Cole Wick

No. 89
- Position: Tight end

Personal information
- Born: November 30, 1993 (age 32) Hallettsville, Texas, U.S.
- Listed height: 6 ft 6 in (1.98 m)
- Listed weight: 257 lb (117 kg)

Career information
- High school: Sacred Heart Catholic School (Hallettsville)
- College: Incarnate Word
- NFL draft: 2016: undrafted

Career history
- Detroit Lions (2016); San Francisco 49ers (2017–2018); Tennessee Titans (2018); Oakland Raiders (2019)*; New Orleans Saints (2019–2020)*;
- * Offseason or practice squad member only

Awards and highlights
- First-team All-Southland Conference (2015);

Career NFL statistics
- Receptions: 2
- Receiving yards: 18
- Stats at Pro Football Reference

= Cole Wick =

American football player (born 1993)

Cole Wick (born November 30, 1993) is an American former professional football player who was a tight end in the National Football League (NFL). He played college football for the Incarnate Word Cardinals.

==Early life==
Wick is from Hallettsville, Texas. He played high school football at Sacred Heart Catholic High.

==College career==
===Statistics===

| Year | Team | Rec | Yards | Avg | Long | Rec TDs |
|---|---|---|---|---|---|---|
| 2012 | Incarnate Word | 0 | 0 | 0.0 | 0 | 0 |
| 2013 | Incarnate Word | 11 | 118 | 10.7 | 21 | 1 |
| 2014 | Incarnate Word | 20 | 350 | 17.5 | 39 | 2 |
| 2015 | Incarnate Word | 30 | 364 | 12.1 | 26 | 2 |
| College totals |  | 61 | 832 | 13.6 | 39 | 5 |

==Professional career==
===Detroit Lions===
Wick went undrafted in the 2016 NFL draft. He had free agent offers from the Carolina Panthers and Oakland Raiders before signing with the Detroit Lions. Along with Myke Tavarres, who signed with the Philadelphia Eagles, Wick was the first Incarnate Word football player to make an NFL roster. On September 11, in the season opener against the Indianapolis Colts, Wick recorded his first career reception for five yards in his NFL debut. His rookie season came to an early end after suffering a knee injury. He was placed on injured reserve on November 1, 2016.
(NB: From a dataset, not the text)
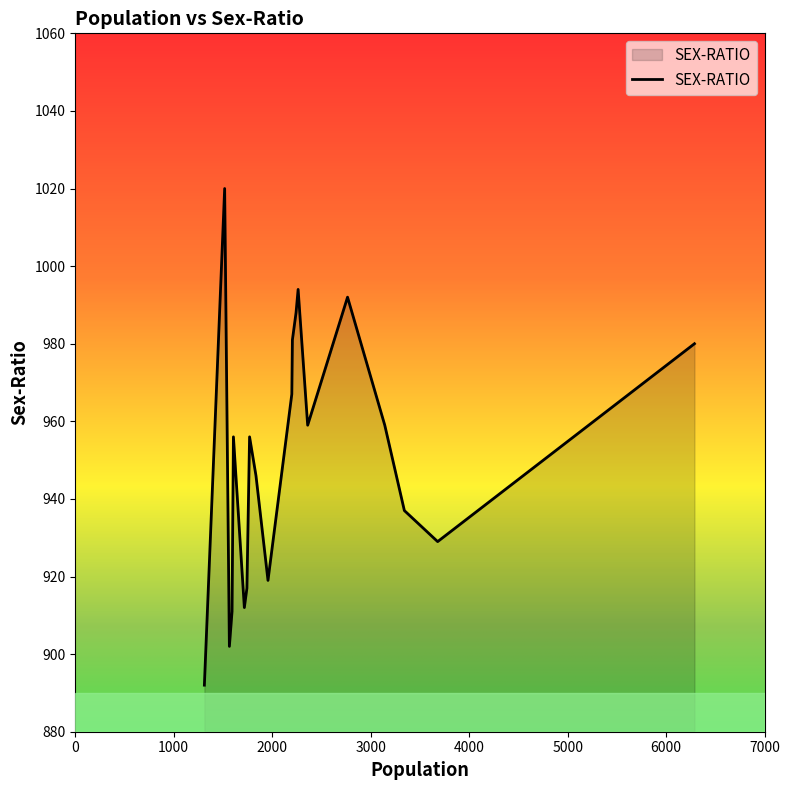

What is the minimum value shown in the chart?

892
On September 2, 2017, Wick was waived by the Lions and was signed to the practice squad the next day. He was released by the team on September 6, 2017.

===San Francisco 49ers===
On October 18, 2017, Wick was signed to the San Francisco 49ers' practice squad. He signed a reserve/future contract with the 49ers on January 2, 2018.
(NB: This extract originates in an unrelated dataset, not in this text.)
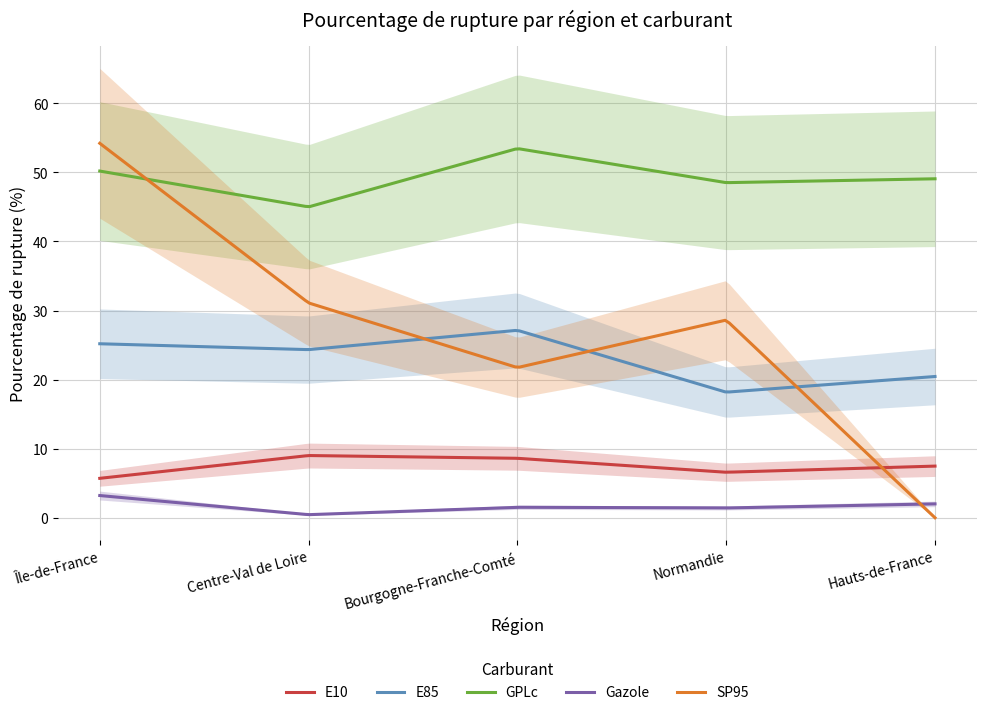

What position from the left is Normandie?

4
On October 16, 2018, Wick was waived by the 49ers and was re-signed to the practice squad.

===Tennessee Titans===
On December 11, 2018, Wick was signed by the Tennessee Titans off the 49ers practice squad after the injury of Jonnu Smith. He was placed on injured reserve on December 24, 2018.

On August 28, 2019, Wick was waived by the Titans.
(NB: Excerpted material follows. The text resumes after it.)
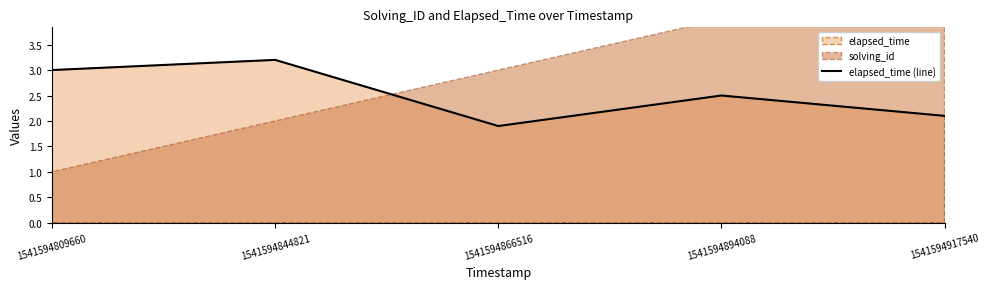

What is the change in value from 1541594844821 to 1541594894088?

-0.7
In October 2019, Wick was selected by the Tampa Bay Vipers in the 2020 XFL draft.

===Oakland Raiders===
On December 4, 2019, Wick was signed to the Oakland Raiders practice squad. He was released on December 11.

===New Orleans Saints===
On December 27, 2019, Wick was signed to the New Orleans Saints practice squad. He signed a reserve/future contract with the Saints on January 7, 2020. On July 28, 2020, Wick announced he was opting out of the 2020 season due to the COVID-19 pandemic. He was waived after the season on February 12, 2021.